La troisième image qu’il a renvoyée de lui lors de cette interview et qui est désastreuse, c’est celle d’un monsieur impulsif qui ne maîtrise pas ses émotions, capable de traiter les gens d’imbécile en public. Or, la première marque d’un vrai dirigeant, ce n’est pas son bagage intellectuel mais plutôt sa capacité à conduire des hommes, à gérer des crises, à être un rempart pour son peuple. C’est là où on sent que le monsieur est désespéré. Il sait que plus rien n’est possible encore pour lui en 2025 et qu’il est face à un mur.
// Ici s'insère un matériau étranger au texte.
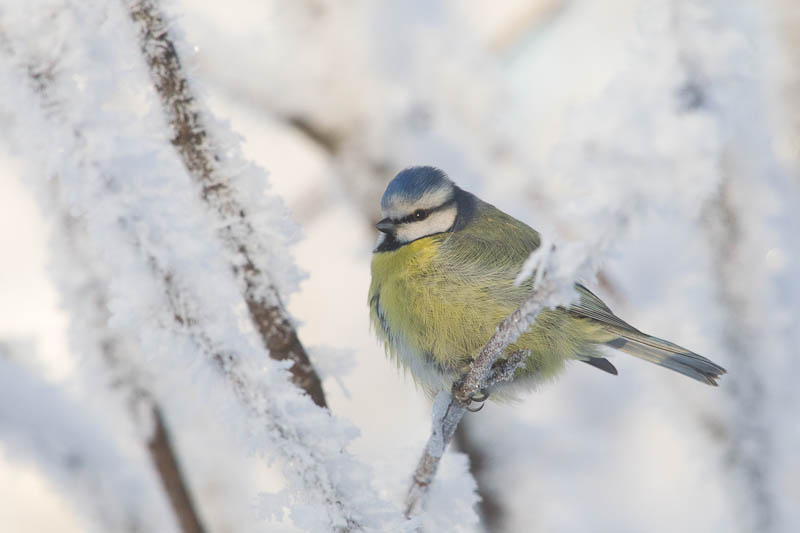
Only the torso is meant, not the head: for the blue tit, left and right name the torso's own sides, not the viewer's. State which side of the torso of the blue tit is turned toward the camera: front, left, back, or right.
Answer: left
Pour la première fois de sa vie, il n’a aucune carte en main.
La dernière erreur, la plus grave, à mon sens, c’est cette révélation qu’il fait sur son échange avec le Président Ouattara en 2022 où il demandait à ce dernier s’il sera à nouveau candidat, que si c’était le cas il lui serait difficile voire impossible d’être candidat, et que celui-ci lui aurait assuré que ce n’est pas dans ses intentions. Quelle catastrophe ! Tenir de tels propos, surtout dans le contexte ivoirien, c’est se tirer une balle dans la tête. Alors que tous tes militants et le peuple ivoirien parlent de mandat anticonstitutionnel, illégitime et souhaitent se débarrasser du Président Ouattara, toi tu viens révéler que tu ne serais pas candidat s’il se représentait. Un peu comme un enfant à qui on a toujours tout donné et qui ne sait pas que pour conquérir le pouvoir, il faut se battre pour ça. Aujourd’hui que le Président Ouattara ouvre la voie pour un 4e mandat, il n’a donc plus de raison de se battre.
Cette interview est la preuve qu’on peut être brillant et faire des choses complètement idiotes. Les communicants politiques ont là sous les yeux un cas d’école des erreurs de communication politique pour des d’exercices d’application. Finissons avec cette citation de Groucho Marx : «La politique, c’est l’art de chercher les problèmes, de les trouver, de les sous-évaluer et ensuite d’appliquer de manière inadéquate les mauvais remèdes».